Grande parte do entrelaçamento destacado entre os personagens se deve à construção de Kurt. A escalada dos conflitos dramáticos e psicológicos é simbolizada pelas reações do sujeito à confrontação de seus segredos por um adolescente: inicialmente, uma rejeição em admitir a verdade misturada ao falso inconformismo de ser identificado como nazista; seguida pela admissão discreta da identidade e de suas ações completada pelo espanto diante da situação incomum; e concluída com o despontar de uma violência adormecida no homem, que volta a praticar atos brutais como se tais comportamentos pertencessem à sua natureza (atitudes que, gradualmente, aumentam de gravidade). O mérito ao redor do personagem também está associado à atuação de Ian McKellen, desde a cuidadosa composição do sotaque até as transformações pelas quais passa exemplificadas pela cena em que é obrigado a marchar dentro de casa.

Ligeiramente abaixo do necessário para o personagem está a performance de Brad Renfro. Não tanto por sua própria culpa, já que o ator consegue transmitir os impactos resultantes da convivência próxima com Kurt: o desempenho escolar cai, pesadelos vívidos surgem, uma capacidade de manipulação se manifesta, riscos cada vez maiores se apresentam e a violência é praticada. A ressalva a ser feita está no roteiro e na direção, que não constroem convincentemente o estado inicial do garoto como alguém inteligente, simpático e comum.

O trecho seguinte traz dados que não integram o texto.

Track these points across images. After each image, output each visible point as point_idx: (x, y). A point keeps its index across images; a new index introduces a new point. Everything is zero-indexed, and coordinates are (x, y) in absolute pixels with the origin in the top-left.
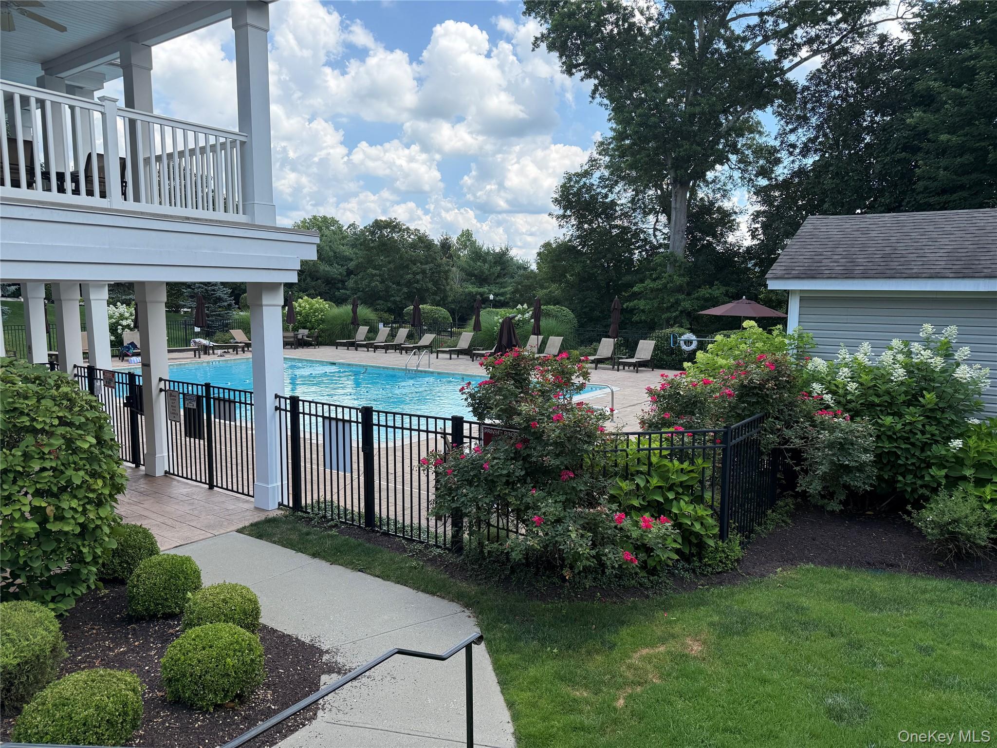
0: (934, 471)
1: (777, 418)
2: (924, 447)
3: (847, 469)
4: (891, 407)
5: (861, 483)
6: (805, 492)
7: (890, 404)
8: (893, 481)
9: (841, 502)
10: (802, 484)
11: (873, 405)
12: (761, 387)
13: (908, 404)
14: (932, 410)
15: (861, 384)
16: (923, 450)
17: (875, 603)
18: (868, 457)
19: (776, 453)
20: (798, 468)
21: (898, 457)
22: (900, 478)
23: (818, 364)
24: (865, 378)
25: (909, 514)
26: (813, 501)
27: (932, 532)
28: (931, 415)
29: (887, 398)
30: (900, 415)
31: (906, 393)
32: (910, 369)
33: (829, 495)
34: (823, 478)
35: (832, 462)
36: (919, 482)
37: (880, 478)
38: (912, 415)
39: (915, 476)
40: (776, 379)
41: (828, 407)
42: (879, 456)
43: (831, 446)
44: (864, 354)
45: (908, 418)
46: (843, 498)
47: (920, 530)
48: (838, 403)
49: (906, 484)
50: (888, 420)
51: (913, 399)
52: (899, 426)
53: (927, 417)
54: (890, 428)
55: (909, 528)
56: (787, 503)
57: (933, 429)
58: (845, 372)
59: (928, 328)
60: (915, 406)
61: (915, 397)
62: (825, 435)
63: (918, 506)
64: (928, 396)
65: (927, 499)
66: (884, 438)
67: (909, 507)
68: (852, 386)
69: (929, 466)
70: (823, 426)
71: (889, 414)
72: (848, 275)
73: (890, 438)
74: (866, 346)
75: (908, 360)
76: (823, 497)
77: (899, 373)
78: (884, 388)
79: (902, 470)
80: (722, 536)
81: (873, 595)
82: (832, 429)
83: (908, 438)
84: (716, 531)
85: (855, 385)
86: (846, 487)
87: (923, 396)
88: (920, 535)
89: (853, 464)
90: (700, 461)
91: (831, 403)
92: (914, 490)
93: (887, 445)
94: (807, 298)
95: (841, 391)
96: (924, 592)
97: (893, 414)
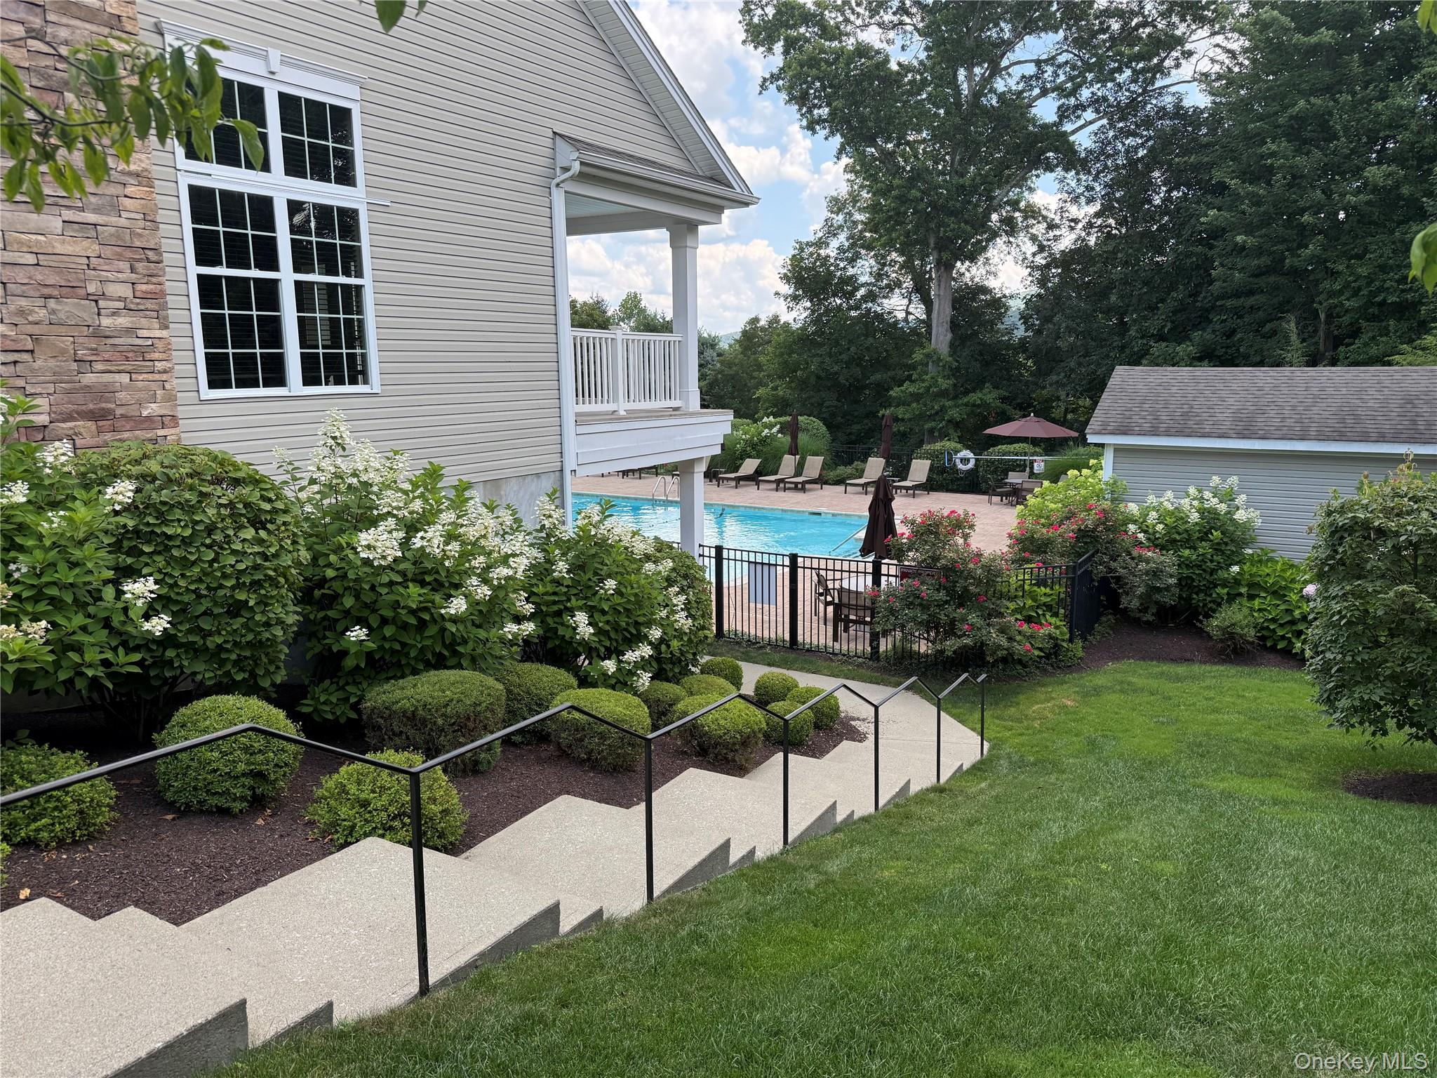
0: (1219, 590)
1: (1105, 554)
2: (1213, 572)
3: (1158, 590)
4: (1189, 542)
5: (1168, 600)
6: (1126, 608)
7: (1188, 540)
8: (1190, 599)
9: (1153, 614)
10: (1124, 602)
11: (1175, 541)
12: (1094, 530)
13: (1201, 539)
14: (1218, 544)
15: (1166, 525)
16: (1211, 574)
17: (1178, 679)
18: (1173, 581)
19: (1104, 581)
20: (1121, 591)
21: (1193, 580)
22: (1195, 596)
23: (1133, 508)
24: (1169, 520)
25: (1201, 622)
26: (1132, 615)
27: (1216, 633)
28: (1217, 548)
29: (1185, 535)
30: (1195, 549)
31: (1199, 531)
32: (1201, 511)
33: (1144, 609)
34: (1140, 597)
35: (1148, 585)
36: (1209, 599)
37: (1180, 597)
38: (1204, 548)
39: (1206, 594)
40: (1104, 523)
41: (1141, 543)
42: (1179, 580)
43: (1147, 573)
44: (1168, 500)
45: (1201, 551)
46: (1154, 611)
47: (1208, 633)
48: (1148, 539)
49: (1199, 601)
50: (1187, 552)
51: (1205, 536)
52: (1194, 557)
53: (1216, 549)
54: (1188, 558)
55: (1201, 633)
56: (1108, 618)
57: (1219, 558)
58: (1153, 514)
59: (1216, 480)
60: (1206, 541)
61: (1206, 534)
62: (1143, 566)
63: (1207, 616)
64: (1215, 533)
65: (1214, 611)
66: (1183, 566)
67: (1201, 617)
68: (1160, 527)
69: (1216, 586)
70: (1141, 559)
71: (1187, 548)
72: (1154, 432)
73: (1187, 566)
74: (1169, 494)
75: (1200, 505)
76: (1140, 611)
77: (1195, 517)
78: (1183, 528)
79: (1196, 589)
80: (1071, 640)
81: (1177, 674)
82: (1147, 561)
83: (1201, 566)
84: (1068, 636)
85: (1161, 526)
86: (1156, 603)
87: (1212, 534)
88: (1210, 637)
89: (1162, 586)
90: (1057, 587)
91: (1143, 540)
92: (1205, 605)
93: (1186, 572)
94: (1118, 450)
95: (1150, 531)
96: (1210, 672)
97: (1190, 548)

As transformações pelas quais passa estão lá, pontuadas com coerência e ritmo, porém falta o contraste mais pronunciado com quem a produção diz que ele era.

As variações da dinâmica entre Todd e Kurt também são o alvo das escolhas estéticas de Bryan Singer. O cineasta retrata os diferentes momentos de superioridade e aparência de controle para cada personagem através dos enquadramentos, ora enfocando o jovem de baixo para cima, ora fazendo o mesmo com o idoso – uma estratégia visual responsável por tornar imponente uma dessas figuras e indicar a mudança de posição entre eles. Além disso, algumas cenas específicas são construídas com tamanho cuidado estilístico que sua essência dramática salta aos olhos e afetam o espectador: por exemplo, a marcha de Kurt dentro de casa, a atitude do sujeito quando encontra um gato e o incidente mais violento da trama.

Não se poderia excluir a importância da montagem na estruturação dessas cenas tensas e impactantes. Especialmente na sequência que encerra a obra, percebe-se o efeito da montagem paralela para encadear os desdobramentos dramaticamente definitivos das jornadas de Kurt e Todd, sejam eles de risco de vida ou de radicalização da personalidade. As marcas deixadas por essa convivência são claramente expressas pelo vaivém das resoluções de cada personagem. O encadeamento do filme apenas peca na indicação da passagem de tempo, elemento vital para ressaltar o vínculo doentio e prolongado estabelecido entre eles.

“O Aprendiz” pode até se desviar um pouco do material original no desfecho da narrativa, mas nada que comprometa a captação da essência da história contada. A fascinação que o mal pode desencadear nas, aparentemente, mais inocentes figuras é o ponto central de um thriller eficiente que prende sempre a atenção do público. Nada como uma boa construção de ambientação, de dinâmica de protagonistas e um ator do calibre de Ian McKellen para garantir uma boa sessão.